Is there any other temporary data you create that is truly transient in nature? Consider if you really need to keep it.


SAP can create various logs in the database at an alarming rate. I’ve seen DBTABLOG (log of all customizing changes) at 1TB, SE16N_CD_DATA (a log of data deleted via SE16) at 100GB (what are you doing deleting data via SE16 anyway?!?!?!)

Business Data Retention Periods

This is the hardest nut to crack. As stated in Part I, disk is cheap. Getting the business to agree on retention periods was nigh on impossible and a battle the poor suffering OPS guys/gals would retreat from.

With In-Memory databases this is a battle line that will need to be redrawn. As stated in the introduction, there are technical limits as to how far your database can grow without suffering severe performance degradation or costs will increase an order of magnitude more than they did with disk based technologies.
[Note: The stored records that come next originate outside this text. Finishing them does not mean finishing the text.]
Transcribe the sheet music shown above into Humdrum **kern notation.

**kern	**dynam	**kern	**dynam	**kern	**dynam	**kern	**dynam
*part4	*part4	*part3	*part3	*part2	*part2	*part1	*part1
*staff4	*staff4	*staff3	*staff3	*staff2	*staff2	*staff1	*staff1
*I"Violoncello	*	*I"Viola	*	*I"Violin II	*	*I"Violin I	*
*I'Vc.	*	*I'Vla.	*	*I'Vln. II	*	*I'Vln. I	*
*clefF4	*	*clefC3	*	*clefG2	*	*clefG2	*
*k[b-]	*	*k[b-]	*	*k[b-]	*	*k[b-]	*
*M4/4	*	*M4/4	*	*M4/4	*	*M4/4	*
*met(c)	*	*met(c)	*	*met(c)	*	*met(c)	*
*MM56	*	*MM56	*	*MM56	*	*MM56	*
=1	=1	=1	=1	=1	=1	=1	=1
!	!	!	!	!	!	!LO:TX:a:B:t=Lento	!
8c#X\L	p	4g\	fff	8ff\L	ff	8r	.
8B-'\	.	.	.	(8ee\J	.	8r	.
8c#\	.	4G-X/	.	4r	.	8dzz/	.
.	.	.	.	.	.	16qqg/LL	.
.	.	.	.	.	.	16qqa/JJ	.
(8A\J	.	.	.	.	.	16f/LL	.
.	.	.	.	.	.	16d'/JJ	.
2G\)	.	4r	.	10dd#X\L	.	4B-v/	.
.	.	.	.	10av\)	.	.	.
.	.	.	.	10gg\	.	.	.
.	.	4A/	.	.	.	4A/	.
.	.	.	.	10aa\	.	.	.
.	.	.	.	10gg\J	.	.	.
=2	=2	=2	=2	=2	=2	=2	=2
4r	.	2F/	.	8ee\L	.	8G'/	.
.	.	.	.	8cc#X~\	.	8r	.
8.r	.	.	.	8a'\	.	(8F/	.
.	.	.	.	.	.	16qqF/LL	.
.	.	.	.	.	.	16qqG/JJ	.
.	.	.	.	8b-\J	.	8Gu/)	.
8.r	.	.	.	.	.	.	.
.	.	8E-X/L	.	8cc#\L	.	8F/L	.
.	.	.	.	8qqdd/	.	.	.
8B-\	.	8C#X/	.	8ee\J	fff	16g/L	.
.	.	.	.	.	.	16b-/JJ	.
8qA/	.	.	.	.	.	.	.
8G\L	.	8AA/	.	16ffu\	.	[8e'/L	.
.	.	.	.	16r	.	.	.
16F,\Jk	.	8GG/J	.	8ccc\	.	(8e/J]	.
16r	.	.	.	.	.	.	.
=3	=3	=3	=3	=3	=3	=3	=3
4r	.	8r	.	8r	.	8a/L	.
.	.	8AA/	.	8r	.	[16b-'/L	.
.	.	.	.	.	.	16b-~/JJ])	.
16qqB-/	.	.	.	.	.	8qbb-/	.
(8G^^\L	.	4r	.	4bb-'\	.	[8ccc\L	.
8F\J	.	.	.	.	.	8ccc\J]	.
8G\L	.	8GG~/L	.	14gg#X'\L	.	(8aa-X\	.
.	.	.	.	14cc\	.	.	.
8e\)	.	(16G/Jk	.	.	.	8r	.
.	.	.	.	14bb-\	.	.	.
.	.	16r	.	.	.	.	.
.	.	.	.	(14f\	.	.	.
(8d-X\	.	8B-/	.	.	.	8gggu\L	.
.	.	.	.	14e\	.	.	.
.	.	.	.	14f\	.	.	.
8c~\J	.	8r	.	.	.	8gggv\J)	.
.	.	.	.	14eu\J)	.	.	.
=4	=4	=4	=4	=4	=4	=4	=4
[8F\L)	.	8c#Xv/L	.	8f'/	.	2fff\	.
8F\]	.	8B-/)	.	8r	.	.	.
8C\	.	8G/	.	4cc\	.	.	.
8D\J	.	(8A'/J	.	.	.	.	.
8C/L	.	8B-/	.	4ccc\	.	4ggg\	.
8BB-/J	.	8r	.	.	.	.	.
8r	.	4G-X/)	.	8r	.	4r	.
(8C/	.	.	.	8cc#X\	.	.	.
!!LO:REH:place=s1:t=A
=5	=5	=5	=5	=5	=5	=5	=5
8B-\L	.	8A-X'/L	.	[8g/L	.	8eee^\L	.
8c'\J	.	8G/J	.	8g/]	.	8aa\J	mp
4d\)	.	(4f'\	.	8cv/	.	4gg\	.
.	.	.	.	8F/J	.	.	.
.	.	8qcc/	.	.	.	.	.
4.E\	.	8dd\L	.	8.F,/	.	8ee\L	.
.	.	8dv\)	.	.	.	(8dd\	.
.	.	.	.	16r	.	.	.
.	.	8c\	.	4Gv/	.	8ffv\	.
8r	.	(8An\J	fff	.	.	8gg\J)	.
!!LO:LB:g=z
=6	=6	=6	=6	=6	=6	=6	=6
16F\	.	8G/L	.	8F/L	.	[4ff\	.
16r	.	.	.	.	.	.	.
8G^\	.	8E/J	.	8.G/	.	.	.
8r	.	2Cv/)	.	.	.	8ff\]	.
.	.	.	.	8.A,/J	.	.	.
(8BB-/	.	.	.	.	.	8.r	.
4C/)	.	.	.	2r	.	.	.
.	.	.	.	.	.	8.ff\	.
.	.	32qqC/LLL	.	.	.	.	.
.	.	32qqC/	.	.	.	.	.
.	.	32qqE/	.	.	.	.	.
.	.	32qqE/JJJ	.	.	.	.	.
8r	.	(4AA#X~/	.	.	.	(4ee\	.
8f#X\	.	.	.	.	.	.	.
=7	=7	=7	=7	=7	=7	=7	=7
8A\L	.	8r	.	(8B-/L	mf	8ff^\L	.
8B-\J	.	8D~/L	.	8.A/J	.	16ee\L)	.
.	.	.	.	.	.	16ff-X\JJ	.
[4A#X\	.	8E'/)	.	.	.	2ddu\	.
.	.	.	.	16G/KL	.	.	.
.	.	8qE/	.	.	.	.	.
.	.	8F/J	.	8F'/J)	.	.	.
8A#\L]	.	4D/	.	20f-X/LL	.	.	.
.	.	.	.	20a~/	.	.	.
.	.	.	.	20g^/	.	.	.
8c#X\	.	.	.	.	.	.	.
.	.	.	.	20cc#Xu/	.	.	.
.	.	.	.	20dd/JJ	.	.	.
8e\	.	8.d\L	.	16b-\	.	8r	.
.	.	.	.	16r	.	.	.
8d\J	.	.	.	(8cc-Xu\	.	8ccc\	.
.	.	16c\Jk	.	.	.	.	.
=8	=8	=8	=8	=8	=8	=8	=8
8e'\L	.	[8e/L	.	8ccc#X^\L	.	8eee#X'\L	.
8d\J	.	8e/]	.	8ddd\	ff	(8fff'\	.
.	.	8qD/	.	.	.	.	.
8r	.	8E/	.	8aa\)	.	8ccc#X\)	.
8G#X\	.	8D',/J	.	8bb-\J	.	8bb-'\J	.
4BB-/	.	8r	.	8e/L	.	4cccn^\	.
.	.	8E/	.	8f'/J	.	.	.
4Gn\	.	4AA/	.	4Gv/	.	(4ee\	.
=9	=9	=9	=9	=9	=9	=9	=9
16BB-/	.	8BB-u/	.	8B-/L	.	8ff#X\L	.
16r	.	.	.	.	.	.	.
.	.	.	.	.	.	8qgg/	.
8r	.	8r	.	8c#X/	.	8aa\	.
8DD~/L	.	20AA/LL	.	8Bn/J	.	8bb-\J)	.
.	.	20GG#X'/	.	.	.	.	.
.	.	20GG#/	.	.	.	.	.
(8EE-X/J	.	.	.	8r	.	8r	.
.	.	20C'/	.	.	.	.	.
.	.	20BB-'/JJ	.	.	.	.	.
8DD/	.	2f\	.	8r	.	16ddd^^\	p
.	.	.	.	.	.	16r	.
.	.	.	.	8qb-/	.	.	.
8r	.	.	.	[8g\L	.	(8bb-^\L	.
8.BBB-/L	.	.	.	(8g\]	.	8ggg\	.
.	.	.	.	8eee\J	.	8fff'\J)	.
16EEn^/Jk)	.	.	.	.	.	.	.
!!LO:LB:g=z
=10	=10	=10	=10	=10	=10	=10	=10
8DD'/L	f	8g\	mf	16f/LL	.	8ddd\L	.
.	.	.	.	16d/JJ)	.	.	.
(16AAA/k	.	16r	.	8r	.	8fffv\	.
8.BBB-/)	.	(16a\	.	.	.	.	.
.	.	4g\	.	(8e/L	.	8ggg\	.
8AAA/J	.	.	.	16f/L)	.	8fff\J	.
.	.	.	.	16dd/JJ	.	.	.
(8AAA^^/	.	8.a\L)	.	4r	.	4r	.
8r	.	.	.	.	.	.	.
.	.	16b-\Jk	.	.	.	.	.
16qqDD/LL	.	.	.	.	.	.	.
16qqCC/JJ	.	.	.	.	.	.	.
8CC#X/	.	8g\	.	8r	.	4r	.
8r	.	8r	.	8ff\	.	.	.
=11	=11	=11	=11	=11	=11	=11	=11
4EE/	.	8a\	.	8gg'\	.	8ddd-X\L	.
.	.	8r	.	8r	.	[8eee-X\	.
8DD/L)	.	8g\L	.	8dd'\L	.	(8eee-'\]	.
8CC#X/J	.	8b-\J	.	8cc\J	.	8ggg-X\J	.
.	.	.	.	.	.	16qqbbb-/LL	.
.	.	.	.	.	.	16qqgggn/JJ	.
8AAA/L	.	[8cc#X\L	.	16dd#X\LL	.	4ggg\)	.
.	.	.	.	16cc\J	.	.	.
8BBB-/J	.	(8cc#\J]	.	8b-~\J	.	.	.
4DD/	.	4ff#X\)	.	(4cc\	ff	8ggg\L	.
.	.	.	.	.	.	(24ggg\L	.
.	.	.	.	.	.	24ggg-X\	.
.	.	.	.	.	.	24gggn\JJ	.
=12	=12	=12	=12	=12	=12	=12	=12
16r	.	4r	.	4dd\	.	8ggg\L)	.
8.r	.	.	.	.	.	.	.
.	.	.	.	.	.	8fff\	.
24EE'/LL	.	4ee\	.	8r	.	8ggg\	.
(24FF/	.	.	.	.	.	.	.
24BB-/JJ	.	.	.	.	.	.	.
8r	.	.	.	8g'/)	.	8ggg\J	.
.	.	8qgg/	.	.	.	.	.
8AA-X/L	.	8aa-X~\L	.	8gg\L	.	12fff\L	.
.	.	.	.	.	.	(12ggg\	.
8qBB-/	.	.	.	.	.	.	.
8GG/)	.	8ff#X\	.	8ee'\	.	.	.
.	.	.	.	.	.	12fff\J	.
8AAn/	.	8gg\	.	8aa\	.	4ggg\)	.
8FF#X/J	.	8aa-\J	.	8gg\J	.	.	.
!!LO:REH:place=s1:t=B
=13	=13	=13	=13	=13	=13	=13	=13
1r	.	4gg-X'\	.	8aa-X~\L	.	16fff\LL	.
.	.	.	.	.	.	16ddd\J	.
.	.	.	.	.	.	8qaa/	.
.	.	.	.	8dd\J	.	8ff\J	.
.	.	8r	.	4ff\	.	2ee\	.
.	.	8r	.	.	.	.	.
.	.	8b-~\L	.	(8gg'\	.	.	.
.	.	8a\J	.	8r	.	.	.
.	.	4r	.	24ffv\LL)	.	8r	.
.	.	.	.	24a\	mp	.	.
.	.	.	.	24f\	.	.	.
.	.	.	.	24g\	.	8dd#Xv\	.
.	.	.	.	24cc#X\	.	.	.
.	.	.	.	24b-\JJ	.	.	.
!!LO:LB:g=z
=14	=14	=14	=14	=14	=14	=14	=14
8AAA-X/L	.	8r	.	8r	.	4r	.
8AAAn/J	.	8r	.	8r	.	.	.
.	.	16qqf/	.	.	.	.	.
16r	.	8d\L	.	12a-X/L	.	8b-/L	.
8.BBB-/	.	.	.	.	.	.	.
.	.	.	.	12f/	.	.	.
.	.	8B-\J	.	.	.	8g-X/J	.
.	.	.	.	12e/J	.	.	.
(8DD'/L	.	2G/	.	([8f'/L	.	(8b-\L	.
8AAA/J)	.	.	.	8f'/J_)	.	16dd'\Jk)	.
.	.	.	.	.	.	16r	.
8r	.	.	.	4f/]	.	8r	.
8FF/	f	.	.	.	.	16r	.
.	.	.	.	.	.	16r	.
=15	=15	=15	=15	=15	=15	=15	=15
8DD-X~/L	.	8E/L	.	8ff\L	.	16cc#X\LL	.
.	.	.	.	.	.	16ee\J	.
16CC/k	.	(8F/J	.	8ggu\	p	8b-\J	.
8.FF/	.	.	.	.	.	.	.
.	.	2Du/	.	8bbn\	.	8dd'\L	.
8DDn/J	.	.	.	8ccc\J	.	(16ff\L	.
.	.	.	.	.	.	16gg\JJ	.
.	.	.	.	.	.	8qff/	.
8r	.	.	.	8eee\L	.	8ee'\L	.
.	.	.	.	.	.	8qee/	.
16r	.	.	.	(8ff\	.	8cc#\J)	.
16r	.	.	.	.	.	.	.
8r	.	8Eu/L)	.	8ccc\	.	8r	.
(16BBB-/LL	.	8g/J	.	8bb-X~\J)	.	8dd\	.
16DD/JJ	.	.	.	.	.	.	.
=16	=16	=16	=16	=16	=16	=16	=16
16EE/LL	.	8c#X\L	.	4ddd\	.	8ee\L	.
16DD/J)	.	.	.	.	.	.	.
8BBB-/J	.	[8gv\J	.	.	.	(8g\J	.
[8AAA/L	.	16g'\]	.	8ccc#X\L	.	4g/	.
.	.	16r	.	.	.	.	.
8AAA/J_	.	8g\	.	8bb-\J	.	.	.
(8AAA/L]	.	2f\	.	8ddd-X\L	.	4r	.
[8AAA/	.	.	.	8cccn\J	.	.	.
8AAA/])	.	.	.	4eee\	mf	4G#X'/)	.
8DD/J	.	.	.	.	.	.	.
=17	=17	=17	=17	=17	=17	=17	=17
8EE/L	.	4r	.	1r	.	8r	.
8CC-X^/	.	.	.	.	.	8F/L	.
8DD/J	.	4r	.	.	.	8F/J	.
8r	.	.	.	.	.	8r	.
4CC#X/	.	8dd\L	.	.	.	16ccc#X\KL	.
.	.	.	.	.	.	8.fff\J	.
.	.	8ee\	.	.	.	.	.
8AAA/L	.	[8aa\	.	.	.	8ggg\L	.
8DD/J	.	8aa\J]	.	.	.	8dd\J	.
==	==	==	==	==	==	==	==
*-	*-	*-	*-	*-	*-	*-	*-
Hard questions have to be asked.

  • Why do you have to keep the data online?
  • At what point does your data become inactive?
  • Once inactive will you need to change it?
  • Is the reason for Legal/Compliance reasons or just because somebody said they want all data online?
  • If this inactive data is only going to be used for analysis, would it not be better storing it elsewhere in a summarized form? (this is one of the reasons why BW will not die for a while)

One area where users complain about Archiving, is that they have to use a different transaction to get at archived data. You may have a counter argument now.
With the journey to SAP HANA you may well be considering Fiori. A complete change in User Interface, so the user has to re-train anyway, so it becomes a moot point.


I realize I have not talked much about HANA in this part. Old hats like me would have heard the above again and again in regards to traditional databases. We have often lost the argument or maybe even just thrown disk at the problem rather than getting into the argument in the first place.

With In-Memory databases, a jump from one particular CPU/Memory configuration to another can be a doubling in price, rather than a linear increase with disk based databases.

If your In Memory database is so big that it reaches the limits of current technologies, you may be in big trouble. An emergency archiving project is always nasty. It will be political. Your system can crawl as you frantically use all available resources to offload data, and the end-users will complain about new transactions they have to use as the change will be forced upon them.